Brano da leggere →
┄┄┄┄┄┄
4) Ma questi, predica Marchionne, non sono tempi normali. La crisi ha semplicemente azzerato le disponibilità del mondo finanziario obbligando gli Stati (Usa o Germania) a sostituirsi con un impegno diretto. E il mondo dell’industria si deve ingegnare a trovare soluzioni al proprio interno, in una logica da baratto. Anche perché i soldi non sono tutto. Occorre saper fare in fretta, perché i 4-5 anni tradizionali per un completo rebuilding di un’azienda sono troppi; occorre, perciò, scambiare tecnologia, accorciare i tempi per la realizzazione dei nuovi modelli e condividere il più possibile le strutture commerciali e distributive. Nel mondo, tempo un paio d’anni, ci sarà spazio per 5-6 gruppi di dimensioni globali, capaci di produrre almeno 5-6 milioni di vetture su piattaforme capaci di sfornare almeno 1-1,5 milioni di “pezzi”, secondo la logica Wall Mart (grandi numeri per abbassare i costi).

5) In questa cornice, la Fiat, che non ha soldi, può mettere a disposizione due risorse preziose: a) una competenza nelle vetture a basso consumo (compresa la tecnologia multiair), preziosa per accelerare i tempi della trasformazione di Chrysler in un’azienda leader delle macchine a basso consumo, come vuole l’amministrazione Obama; 2) l’esperienza del management. Nel corso dei primi 60 giorni al Lingotto, cinque anni fa, Marchionne tagliò centinaia di teste, promuovendo una generazione nuova di dirigenti poi allenata in giro per il mondo alla guida delle varie filiali di Cnh. Intanto, le piattaforme produttive sono passate da 19 a 6, i tempi di realizzazione dei modelli dimezzati; c) le due aziende sono per certi versi complementari. Fiat ha bisogno di una rete produttiva e commerciale per gli Usa (dove sia 500 che Alfa hanno grande mercato), Chrysler è assente dall’Europa e dal Sud America. Inoltre, i marchi Dodge e Jeep possono rappresentare un’arma preziosa a livello globale, proprio in abbinata con trattori e macchine agricole.
┄┄┄┄┄┄
Richiesta →
Riproduca per intero il brano su Fiat e Chrysler, parola per parola e senza alcuna modifica. I dati riportati di seguito provengono da una fonte diversa.

Dati registrati →
┄┄┄┄┄┄
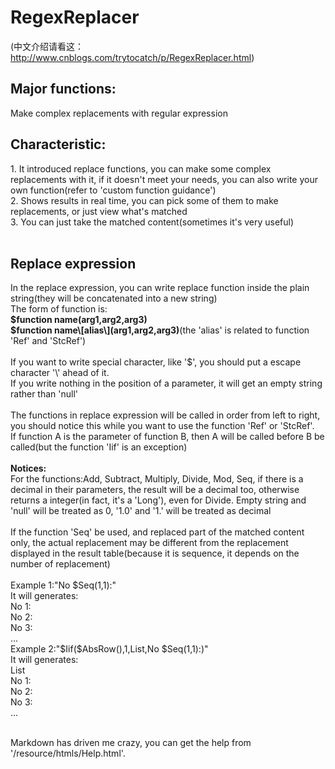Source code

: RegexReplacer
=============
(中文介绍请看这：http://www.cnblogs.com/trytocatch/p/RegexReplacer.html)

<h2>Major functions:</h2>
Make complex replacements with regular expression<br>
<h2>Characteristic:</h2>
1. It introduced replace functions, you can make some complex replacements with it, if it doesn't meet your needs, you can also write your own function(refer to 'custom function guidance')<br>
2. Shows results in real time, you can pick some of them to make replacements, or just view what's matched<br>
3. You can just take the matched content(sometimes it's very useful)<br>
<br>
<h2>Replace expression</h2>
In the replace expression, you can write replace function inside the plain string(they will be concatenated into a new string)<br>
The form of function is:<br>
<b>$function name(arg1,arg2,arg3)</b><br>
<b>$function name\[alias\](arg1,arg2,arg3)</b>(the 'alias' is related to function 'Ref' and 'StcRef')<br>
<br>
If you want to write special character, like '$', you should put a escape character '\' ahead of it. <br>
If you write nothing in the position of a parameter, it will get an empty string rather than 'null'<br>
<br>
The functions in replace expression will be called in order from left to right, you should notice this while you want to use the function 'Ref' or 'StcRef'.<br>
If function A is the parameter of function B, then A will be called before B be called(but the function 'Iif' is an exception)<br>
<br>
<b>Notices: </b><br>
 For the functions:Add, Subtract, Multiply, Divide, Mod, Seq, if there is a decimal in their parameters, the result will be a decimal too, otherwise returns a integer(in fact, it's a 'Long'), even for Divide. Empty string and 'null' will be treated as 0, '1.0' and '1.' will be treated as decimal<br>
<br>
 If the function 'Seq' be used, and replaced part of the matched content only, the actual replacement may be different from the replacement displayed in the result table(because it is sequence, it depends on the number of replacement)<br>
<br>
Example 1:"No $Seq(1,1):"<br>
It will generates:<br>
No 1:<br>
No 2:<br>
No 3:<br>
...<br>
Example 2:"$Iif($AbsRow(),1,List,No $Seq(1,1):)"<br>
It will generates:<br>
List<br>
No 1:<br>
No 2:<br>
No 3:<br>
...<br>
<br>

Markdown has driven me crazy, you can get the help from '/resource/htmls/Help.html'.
┄┄┄┄┄┄
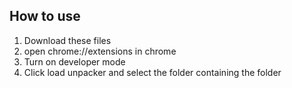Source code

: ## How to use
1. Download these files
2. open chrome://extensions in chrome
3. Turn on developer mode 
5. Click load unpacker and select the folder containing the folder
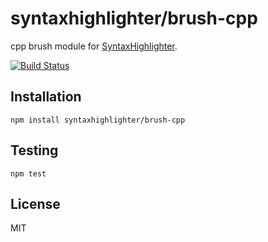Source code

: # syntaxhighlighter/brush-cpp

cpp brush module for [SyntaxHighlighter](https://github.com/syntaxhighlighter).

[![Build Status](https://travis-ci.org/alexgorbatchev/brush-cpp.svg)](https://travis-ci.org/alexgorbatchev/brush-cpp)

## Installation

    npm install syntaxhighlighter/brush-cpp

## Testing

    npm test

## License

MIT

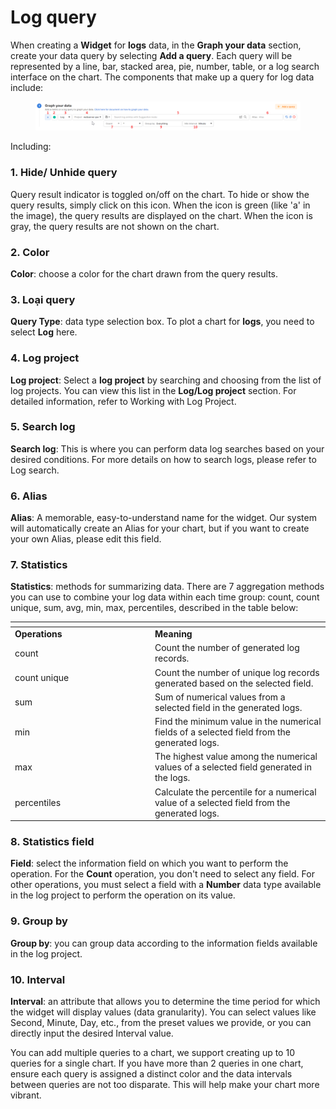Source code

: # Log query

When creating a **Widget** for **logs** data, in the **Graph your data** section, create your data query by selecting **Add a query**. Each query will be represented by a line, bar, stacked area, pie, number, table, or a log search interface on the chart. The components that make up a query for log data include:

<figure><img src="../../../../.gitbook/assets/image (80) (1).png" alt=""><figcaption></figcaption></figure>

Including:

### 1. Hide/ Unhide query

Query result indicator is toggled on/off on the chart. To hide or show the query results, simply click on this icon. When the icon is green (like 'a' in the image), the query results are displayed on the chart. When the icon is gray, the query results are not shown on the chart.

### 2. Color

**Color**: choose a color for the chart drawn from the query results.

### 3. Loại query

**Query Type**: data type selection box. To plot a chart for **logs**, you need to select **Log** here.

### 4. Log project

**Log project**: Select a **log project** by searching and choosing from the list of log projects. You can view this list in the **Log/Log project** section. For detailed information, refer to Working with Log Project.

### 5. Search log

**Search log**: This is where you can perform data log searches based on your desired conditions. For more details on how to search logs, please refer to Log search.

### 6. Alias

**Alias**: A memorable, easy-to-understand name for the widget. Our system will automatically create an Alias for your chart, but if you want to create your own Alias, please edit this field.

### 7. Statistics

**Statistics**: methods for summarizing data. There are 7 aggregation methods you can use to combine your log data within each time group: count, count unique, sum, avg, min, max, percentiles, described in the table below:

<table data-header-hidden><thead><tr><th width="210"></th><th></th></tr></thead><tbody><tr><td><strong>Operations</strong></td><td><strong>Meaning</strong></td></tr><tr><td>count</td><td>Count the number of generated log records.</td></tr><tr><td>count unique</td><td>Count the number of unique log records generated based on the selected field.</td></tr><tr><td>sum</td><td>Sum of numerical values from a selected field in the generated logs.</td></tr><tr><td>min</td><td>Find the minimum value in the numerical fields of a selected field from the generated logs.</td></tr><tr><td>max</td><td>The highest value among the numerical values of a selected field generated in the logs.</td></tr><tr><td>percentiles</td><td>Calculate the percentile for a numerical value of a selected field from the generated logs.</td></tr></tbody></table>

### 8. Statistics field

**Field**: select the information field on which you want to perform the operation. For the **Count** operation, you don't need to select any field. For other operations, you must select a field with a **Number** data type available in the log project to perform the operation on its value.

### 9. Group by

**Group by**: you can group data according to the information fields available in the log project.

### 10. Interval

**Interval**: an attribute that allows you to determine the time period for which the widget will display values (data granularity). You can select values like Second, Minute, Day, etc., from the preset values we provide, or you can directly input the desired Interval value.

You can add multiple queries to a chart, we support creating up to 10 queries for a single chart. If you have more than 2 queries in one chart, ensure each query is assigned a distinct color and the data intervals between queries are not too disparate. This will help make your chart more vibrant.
┄┄┄┄┄┄
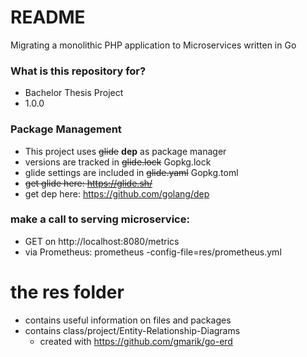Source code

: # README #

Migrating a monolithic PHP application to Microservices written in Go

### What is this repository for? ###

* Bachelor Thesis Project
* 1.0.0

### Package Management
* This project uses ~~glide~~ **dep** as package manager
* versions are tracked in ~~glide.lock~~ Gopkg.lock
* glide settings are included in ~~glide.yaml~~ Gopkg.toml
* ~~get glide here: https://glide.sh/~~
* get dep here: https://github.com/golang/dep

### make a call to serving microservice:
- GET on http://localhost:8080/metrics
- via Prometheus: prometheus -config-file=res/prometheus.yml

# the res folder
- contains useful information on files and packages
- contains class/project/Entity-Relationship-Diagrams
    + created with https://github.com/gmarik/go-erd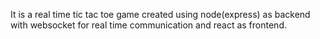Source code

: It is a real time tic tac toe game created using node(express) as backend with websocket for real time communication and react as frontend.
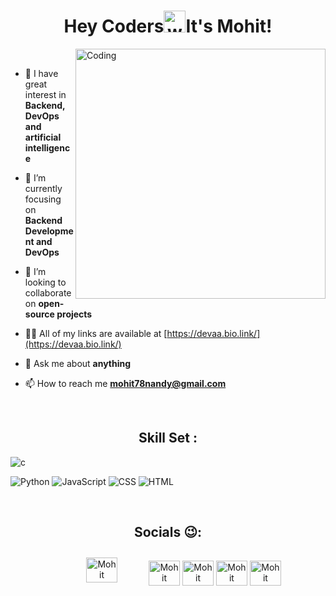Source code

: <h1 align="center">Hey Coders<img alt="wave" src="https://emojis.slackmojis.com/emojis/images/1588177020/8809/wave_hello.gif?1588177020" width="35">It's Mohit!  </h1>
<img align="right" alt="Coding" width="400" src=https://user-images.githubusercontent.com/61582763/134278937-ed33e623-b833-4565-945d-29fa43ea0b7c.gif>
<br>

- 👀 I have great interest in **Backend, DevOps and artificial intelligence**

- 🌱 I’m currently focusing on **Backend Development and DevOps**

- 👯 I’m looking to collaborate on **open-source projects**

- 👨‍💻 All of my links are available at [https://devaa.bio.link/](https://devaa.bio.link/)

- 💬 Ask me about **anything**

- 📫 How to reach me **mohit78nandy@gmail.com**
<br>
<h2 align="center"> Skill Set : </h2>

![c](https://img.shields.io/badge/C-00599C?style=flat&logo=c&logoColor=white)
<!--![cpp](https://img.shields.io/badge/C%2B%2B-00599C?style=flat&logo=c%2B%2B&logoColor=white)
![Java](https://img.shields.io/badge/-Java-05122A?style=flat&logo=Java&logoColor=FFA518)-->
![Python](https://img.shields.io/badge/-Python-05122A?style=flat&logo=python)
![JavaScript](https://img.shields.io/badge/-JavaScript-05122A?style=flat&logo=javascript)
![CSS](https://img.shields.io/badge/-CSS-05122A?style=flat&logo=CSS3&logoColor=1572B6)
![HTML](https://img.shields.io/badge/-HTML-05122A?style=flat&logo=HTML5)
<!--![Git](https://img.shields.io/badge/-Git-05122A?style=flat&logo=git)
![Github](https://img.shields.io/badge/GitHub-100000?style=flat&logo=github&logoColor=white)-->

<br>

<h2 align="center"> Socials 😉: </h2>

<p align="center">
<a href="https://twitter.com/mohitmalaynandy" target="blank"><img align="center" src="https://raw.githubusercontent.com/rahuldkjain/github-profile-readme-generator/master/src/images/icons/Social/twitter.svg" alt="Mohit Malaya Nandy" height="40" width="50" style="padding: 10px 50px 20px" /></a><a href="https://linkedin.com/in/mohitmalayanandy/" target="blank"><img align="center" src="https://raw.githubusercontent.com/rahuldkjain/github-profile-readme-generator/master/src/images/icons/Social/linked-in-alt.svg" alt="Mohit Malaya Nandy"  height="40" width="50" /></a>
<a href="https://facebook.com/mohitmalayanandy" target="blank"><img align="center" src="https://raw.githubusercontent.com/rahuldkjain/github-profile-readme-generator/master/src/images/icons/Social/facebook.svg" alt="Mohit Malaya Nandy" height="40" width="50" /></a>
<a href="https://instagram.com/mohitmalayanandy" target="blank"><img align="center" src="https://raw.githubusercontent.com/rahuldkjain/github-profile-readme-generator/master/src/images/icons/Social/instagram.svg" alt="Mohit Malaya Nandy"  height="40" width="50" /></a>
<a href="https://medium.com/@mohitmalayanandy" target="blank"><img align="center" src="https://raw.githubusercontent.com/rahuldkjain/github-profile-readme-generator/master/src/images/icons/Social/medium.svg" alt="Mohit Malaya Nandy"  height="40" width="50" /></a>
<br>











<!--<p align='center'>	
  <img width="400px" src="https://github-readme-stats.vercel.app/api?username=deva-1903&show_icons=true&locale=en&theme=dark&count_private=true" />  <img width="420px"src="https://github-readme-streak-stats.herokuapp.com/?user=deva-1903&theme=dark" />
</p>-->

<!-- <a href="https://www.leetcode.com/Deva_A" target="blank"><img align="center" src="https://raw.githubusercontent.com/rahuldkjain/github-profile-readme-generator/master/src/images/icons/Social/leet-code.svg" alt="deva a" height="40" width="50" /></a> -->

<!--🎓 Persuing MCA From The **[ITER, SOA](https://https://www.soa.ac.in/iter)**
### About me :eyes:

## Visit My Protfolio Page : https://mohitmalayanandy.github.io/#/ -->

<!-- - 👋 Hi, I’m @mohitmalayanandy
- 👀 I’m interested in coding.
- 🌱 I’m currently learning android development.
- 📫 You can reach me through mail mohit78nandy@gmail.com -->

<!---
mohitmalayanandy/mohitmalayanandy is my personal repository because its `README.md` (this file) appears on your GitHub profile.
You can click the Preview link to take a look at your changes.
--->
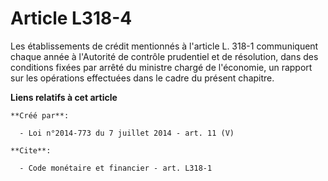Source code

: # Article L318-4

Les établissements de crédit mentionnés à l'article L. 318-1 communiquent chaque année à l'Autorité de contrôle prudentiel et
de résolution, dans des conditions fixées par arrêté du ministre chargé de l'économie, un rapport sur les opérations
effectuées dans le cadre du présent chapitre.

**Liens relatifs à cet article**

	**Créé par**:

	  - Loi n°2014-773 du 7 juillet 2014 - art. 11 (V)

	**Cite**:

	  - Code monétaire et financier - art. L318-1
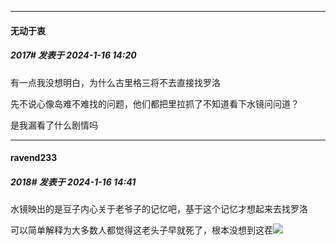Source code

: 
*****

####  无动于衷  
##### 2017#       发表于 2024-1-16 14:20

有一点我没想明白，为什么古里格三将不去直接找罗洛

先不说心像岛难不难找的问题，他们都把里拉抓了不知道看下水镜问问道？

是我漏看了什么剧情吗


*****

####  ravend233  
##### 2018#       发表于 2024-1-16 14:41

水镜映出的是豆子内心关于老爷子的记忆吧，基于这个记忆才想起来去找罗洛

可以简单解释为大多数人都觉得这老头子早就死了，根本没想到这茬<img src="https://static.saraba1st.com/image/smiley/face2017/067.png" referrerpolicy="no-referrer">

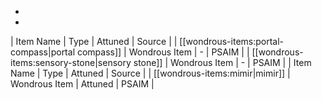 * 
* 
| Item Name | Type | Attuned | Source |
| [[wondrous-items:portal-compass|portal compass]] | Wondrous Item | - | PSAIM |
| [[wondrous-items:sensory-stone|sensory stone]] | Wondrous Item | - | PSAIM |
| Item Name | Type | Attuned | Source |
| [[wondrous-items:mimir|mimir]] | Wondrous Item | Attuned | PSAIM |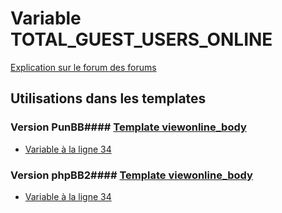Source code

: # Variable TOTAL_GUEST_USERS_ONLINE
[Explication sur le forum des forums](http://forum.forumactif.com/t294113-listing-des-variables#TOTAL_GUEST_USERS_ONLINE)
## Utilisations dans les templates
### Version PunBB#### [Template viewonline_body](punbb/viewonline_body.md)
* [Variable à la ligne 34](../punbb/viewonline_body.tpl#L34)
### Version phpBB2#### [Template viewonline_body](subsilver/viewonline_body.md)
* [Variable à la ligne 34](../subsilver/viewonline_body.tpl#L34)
┄┄┄┄┄┄
Risultato atteso →
4) Ma questi, predica Marchionne, non sono tempi normali. La crisi ha semplicemente azzerato le disponibilità del mondo finanziario obbligando gli Stati (Usa o Germania) a sostituirsi con un impegno diretto. E il mondo dell’industria si deve ingegnare a trovare soluzioni al proprio interno, in una logica da baratto. Anche perché i soldi non sono tutto. Occorre saper fare in fretta, perché i 4-5 anni tradizionali per un completo rebuilding di un’azienda sono troppi; occorre, perciò, scambiare tecnologia, accorciare i tempi per la realizzazione dei nuovi modelli e condividere il più possibile le strutture commerciali e distributive. Nel mondo, tempo un paio d’anni, ci sarà spazio per 5-6 gruppi di dimensioni globali, capaci di produrre almeno 5-6 milioni di vetture su piattaforme capaci di sfornare almeno 1-1,5 milioni di “pezzi”, secondo la logica Wall Mart (grandi numeri per abbassare i costi).

5) In questa cornice, la Fiat, che non ha soldi, può mettere a disposizione due risorse preziose: a) una competenza nelle vetture a basso consumo (compresa la tecnologia multiair), preziosa per accelerare i tempi della trasformazione di Chrysler in un’azienda leader delle macchine a basso consumo, come vuole l’amministrazione Obama; 2) l’esperienza del management. Nel corso dei primi 60 giorni al Lingotto, cinque anni fa, Marchionne tagliò centinaia di teste, promuovendo una generazione nuova di dirigenti poi allenata in giro per il mondo alla guida delle varie filiali di Cnh. Intanto, le piattaforme produttive sono passate da 19 a 6, i tempi di realizzazione dei modelli dimezzati; c) le due aziende sono per certi versi complementari. Fiat ha bisogno di una rete produttiva e commerciale per gli Usa (dove sia 500 che Alfa hanno grande mercato), Chrysler è assente dall’Europa e dal Sud America. Inoltre, i marchi Dodge e Jeep possono rappresentare un’arma preziosa a livello globale, proprio in abbinata con trattori e macchine agricole.